(Provided text):
= Beginning of Section =

While You Wait

Even wait time must be redeemed.

Jason Farman counsels us on making good use of waiting times in his article, “How to wait well” (Aeon/Psyche, 30 September 2020).

I was interested to come across this article on waiting just shortly after I published Volume 1, Number 2 of The InVerse Theology Projecton “Wait Time.” Waiting has come to light as a major issue for people in our day: “Waiting has come to characterise much of life in 2020, from waiting for a vaccine to waiting for word from schools about what classes will look like for students, or waiting for jobs to return, or waiting for a Zoom host to start the meeting. As our lives have moved to remote connection, we wait as we’re put on hold for the next customer service representative to sort out our student loan bills, update our internet plans or guide us through the bureaucracy of unemployment benefits. We wait for ‘normal life’ to return, and have become living buffering icons with no sense of when the wait will cease.” Having to wait “makes us feel powerless, anxious, isolated and depressed.”

= End of Section =

(Explore the material):
a) Summarize the text on waiting in two sentences.
b) Write a continuation of the text on waiting, picking up after its final sentence.

(Record excerpts):
= Beginning of Section =

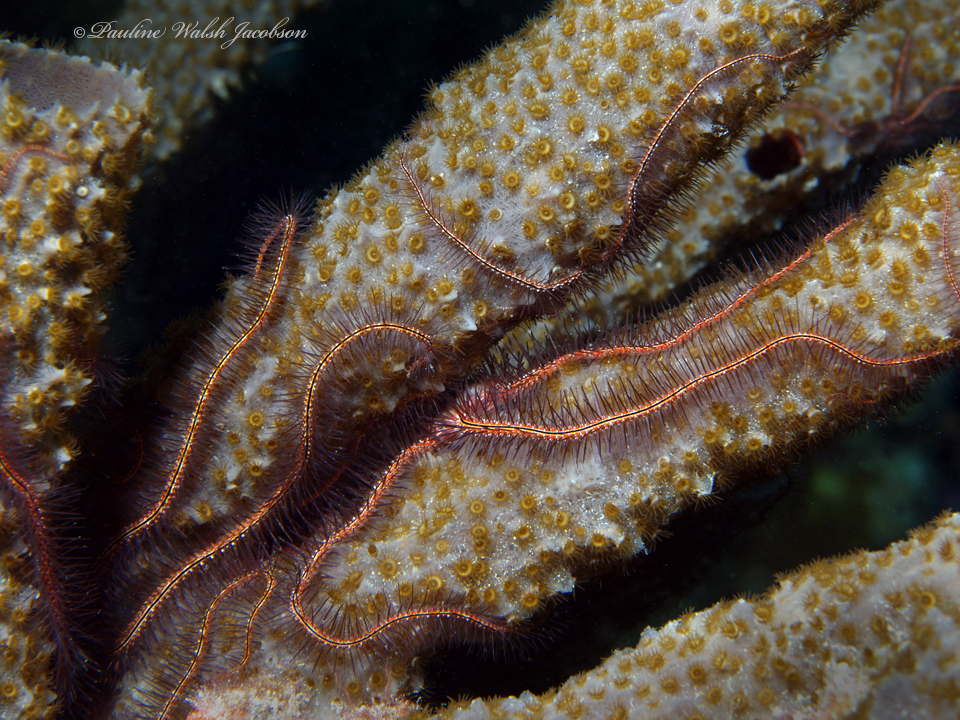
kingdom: Animalia
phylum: Echinodermata
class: Ophiuroidea
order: Amphilepidida
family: Ophiotrichidae
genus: Ophiothrix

= End of Section =

(Task-by-task answers):
a) The text holds that even time spent waiting must be redeemed, and it points to Jason Farman's article "How to wait well" (Aeon/Psyche, 30 September 2020), which appeared shortly after the writer published Volume 1, Number 2 of The InVerse Theology Project on "Wait Time." Drawing on Farman, it notes that waiting has come to characterize much of life in 2020, from waiting for a vaccine to being put on hold by customer service, and that having to wait makes people feel powerless, anxious, isolated and depressed.

b)
Mr. Farman suggests we should learn to develop “a relationship with time that sees it as an investment in our social fabric. By investing our wait times in the social circumstances that people around us face, we can build radical empathy with the ways that others are forced to use their time.” He suggests w use our wait times to practice mindfulness, meditation, and stillness, and he offers five practical suggestions:

Identify the cause of your waiting, and meditate on that: “Begin by asking why you’re waiting. The initial answers will likely be shallow responses to a complex situation.” Take your eyes off yourself, and try to see who might benefit from you time having to wait.

We can also use wait time to think ahead, rather than just fuss and fume in the moments of waiting: “My personal practice is to identify what I hope will come on the other side of my waiting. What do I want the future to look like once my delays and wait times are resolved?”

During wait times we can also allow our imaginations to consider issues of problems we’re dealing with, so that creative solutions might emerge. We can invest in people around us, taking an interest in them – or, I would add, praying for them. Sometimes, Mr. Farman suggest, we just need to get angry, since some wait times are altogether unnecessary.

I might offer a few more suggestions: Pray for friends, and send a blast email on your phone to let them know you’re praying. Always have with you something to read and something in which to write. Phone apps are excellent for both of these. Use your wait time to review your day thus far in prayer, and to prepare in prayer for the remainder of it.

Wait time is just time that needs to be redeemed, like all time. We can make the most of it, and articles like this by Jason Farman can help us in developing a strategy for making the most of our wait times for seeking and advancing the Kingdom of God.